Your objective =>
Continue the text on autism and disability from the point where it stops.

The problem with these two models of disability is that they do not entirely fit autism as a diagnostic category. While it is true that many Autistic people can feel less disabled with accommodations and changes to the environment, things such as an aversion to bright lights will still be an issue on sunny days. Regardless of this, it does not mean that a person has a disordered brain, hence neither model is a perfect fit.

Dynamic Disability

Autism itself doesn’t exist, what does exist is Autistic people. People rarely remain exactly the same over a period of time, and as such, neither does disability. For this reason, I refer to being Autistic as a dynamic disability. This means that a number of factors have to come together to define our strengths and struggles, and the role they play in our lives from day to day.

Some day’s we may feel very capable and achieve what we need to, other days might be more difficult and we may feel more like a disabled person.

The problem is that disability has been conceptualised in society as a fixed point, meaning that when we have those good days, it can lead to imposter syndrome and make us question our own experience of being Autistic.

Functioning Labels

You will likely have heard people talk about “high-functioning” and “low-functioning” autism. You may have heard of levels 1, 2, and 3 autism spectrum disorder. These terms supposedly describe the level of disability we experience, but again, are misleading. Functioning labels are intimately associated with one’s economic status. Those deemed low-functioning are classed as such because they are unlikely to ever be self-reliant, a key target of neoliberalism. Those deemed high-functioning are the ones whose quirks and outside-the-box thinking can be used by the economic system to drive profit and growth.

There are further issues with these labels for disability. Those Autistic people who are viewed as having higher support needs often live a life of limited autonomy with people around them assuming they can not contribute to their own lives, or that they would even want to. For those deemed as needing less support, it is often a life of struggle and traumatic self-reliance within a system not designed for them that can be expected.

But is autism actually a disabilty?

Simply put, yes. Regardless of what models of disability are used, or what amount of support a person might need, Autistic people experience disability related issues. This can come in the form of ableist discrimination, hate crime and & mate crime, improper accessibility to the environment, or issues that can not be accommodated for.

The problem is that disability has been situated as an inherently bad thing. The truth is that disability, much like autism, is neutral. It isn’t inherently good or bad, it is a fact of life. Some days we’ll feel better about it than others, some days will be harder than others. The idea that disability is a negative thing that needs to be removed from discourse around autism is ableism. We are positioning disability as something that harms our humanity.

[Records drawn from a dataset]
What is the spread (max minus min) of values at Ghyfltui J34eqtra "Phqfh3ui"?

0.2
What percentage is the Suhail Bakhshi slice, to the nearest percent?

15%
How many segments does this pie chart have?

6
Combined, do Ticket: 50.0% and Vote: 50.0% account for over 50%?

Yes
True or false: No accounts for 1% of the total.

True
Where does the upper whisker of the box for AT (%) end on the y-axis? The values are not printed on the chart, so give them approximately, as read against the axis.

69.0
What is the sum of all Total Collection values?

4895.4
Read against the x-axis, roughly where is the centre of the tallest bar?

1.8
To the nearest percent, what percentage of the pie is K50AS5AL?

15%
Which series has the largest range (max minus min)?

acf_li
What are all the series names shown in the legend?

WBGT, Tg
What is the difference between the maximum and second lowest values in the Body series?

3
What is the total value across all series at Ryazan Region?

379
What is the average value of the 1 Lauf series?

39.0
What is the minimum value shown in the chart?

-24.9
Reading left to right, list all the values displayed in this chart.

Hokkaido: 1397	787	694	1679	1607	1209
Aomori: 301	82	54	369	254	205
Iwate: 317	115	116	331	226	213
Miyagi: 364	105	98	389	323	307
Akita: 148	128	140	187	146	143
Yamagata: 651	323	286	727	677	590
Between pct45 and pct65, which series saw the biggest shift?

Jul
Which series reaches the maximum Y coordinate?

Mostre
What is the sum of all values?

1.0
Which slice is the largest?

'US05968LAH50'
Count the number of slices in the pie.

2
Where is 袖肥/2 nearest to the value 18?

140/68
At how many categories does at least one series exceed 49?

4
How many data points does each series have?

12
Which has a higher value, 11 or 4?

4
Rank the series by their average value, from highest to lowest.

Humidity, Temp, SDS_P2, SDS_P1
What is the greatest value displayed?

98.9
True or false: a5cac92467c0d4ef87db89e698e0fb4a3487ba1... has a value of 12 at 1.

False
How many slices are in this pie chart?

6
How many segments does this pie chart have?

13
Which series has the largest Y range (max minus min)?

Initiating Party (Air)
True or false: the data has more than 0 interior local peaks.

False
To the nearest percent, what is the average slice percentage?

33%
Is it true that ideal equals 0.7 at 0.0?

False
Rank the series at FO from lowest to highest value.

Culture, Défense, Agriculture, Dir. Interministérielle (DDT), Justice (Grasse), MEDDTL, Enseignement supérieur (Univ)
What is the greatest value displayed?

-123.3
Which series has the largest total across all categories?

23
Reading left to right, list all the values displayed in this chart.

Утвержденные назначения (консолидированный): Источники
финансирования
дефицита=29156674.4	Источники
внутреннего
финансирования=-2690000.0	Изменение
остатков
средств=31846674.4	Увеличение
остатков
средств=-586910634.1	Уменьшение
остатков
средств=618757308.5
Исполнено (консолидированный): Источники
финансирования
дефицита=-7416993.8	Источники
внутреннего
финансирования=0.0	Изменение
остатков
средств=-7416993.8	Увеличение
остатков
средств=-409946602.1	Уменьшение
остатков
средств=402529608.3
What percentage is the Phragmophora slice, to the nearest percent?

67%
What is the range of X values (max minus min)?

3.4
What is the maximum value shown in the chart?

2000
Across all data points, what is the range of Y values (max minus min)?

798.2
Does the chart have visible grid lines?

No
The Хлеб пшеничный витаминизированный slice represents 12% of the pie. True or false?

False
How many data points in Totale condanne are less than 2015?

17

Response to the task =>
In other words, avoiding the topic of disability inadvertently dehumanises disabled people, including Autistic people. This is why we need a more inclusive world, and it is why we need to normalise disabled embodiment from a young age.

Neurodivergence, disability, and the politics of existence

Neuroqueer theory has been the single most important idea to emerge from the academic circles of neurodiversity into my own life. I say that with a hint of irony; neurodiversity is my life. It’s all our lives. Neurodiversity is a fact of human existence. Yet, to not perform to a cultures normative standards, neurotypically, is a disability.

The cold, hard truth of being neurodivergent is that you are disabled. This doesn’t mean that there is an issue within your body that requires fixing. It doesn’t mean that you are worth less. It does mean that the world will be a harsh place.

This is particularly problematic for those who engage in neuroqueering. The further away from that pinnacle performance of neurotypicality that we get, the more labels of pathology that society will paste onto us. To diverge from normality is to have a relationship with the world that is, at best, indifferent to your pain and, at worst, violently hateful.

In my own opinion, this has to do with the way that society frames deviation from the status quo. As soon as we decondition ourselves or fail to assimilate, we are dehumanised and discriminated against. We are told that our experiences are not valid and that our pain is our own fault.

This neatly absolves the powers that be of any responsibility for the suffering they inflict on neurodivergent people. Disability (to my mind) arises not only from obstacles in the environment but also from volatile and harmful relationships within that environment.

One of the most disabling things about being neurodivergent is the way that society frames our existence.

Our existence is able to be framed as such because there is a distinct power imbalance in our world. It’s not enough to tackle ableism and autistiphobia. We must also dismantle the bigotry and oppressive system that have infected and affected our society en masse.

You can not tackle disability as an issue without tackling white supremacy, homophobia, transphobia, or any form of bigotry. We have to decolonise in order to make the world accessible. All of these forms of hatred and discrimination play a role in the way that neurodivergent people are framed by society.

This is the nature of difference. Because society has a toxic relationship with difference and diversity, we are disabled for not assimilating.

The time has come to not just queer ourselves, but queer society. By abandoning the false hierarchies created by our capitalist systems in the west, we can embrace the anarchy of bringing the fringe to the centre. We can start this in our own communities by Embracing neuro-anarchy and breaking free of the normativity within our own circles.

The first step to decolonisation is to look inwards at our own environment.

We need to consider what parts of neurodivergent culture are helpful and what parts have arisen from the politicising of our existence. We can give rise to a society that is kinder to all, a world where difference is not a disability, but the first step is to realise our own role in that oppression.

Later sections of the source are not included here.